START Recorded data

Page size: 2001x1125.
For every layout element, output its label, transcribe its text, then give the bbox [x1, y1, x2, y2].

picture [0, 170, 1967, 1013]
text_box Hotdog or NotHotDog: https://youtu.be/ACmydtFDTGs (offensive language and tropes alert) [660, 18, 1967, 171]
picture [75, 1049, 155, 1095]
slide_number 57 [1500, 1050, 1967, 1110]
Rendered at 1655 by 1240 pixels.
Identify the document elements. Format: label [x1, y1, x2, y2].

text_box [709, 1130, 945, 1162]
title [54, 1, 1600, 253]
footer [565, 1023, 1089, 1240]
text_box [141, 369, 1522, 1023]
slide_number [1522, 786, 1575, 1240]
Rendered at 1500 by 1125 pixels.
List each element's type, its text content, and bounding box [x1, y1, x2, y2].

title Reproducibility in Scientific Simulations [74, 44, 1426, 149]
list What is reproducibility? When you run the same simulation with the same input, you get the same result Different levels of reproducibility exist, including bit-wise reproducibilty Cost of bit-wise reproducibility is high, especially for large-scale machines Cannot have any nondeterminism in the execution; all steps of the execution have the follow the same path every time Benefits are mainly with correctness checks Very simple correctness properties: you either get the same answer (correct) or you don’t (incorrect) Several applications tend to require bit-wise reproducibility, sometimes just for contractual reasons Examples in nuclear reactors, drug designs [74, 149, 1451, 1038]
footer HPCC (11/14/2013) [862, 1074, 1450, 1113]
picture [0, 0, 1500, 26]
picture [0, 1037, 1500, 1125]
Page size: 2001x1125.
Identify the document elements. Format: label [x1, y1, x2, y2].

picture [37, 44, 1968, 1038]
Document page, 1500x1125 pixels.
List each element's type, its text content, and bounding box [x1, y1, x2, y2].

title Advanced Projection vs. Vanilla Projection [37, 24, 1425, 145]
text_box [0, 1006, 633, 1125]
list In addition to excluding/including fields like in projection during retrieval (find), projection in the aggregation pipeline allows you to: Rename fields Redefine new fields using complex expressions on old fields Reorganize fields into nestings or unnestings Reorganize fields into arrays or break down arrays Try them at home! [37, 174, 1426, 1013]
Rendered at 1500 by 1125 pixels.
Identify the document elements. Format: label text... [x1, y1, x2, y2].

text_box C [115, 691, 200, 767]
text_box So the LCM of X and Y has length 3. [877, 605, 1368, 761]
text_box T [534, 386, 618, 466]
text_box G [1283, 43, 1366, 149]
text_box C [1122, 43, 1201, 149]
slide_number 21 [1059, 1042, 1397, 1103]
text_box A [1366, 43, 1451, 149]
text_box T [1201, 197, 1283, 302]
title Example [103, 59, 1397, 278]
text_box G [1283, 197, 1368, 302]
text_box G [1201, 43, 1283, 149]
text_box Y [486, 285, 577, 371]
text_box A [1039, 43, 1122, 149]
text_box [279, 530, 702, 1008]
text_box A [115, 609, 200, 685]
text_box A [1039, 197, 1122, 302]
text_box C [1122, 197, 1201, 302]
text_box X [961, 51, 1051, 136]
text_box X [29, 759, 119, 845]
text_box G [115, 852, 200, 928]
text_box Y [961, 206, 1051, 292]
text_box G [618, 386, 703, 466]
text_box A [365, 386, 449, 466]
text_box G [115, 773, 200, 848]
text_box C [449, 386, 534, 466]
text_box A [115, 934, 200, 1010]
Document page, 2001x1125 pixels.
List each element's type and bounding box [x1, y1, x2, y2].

END Recorded data

Within the records above, each line containing "pixels" is to be returned.

■ Answer to this exercise:
Rendered at 1655 by 1240 pixels.
Rendered at 1500 by 1125 pixels.
Document page, 1500x1125 pixels.
Rendered at 1500 by 1125 pixels.
Document page, 2001x1125 pixels.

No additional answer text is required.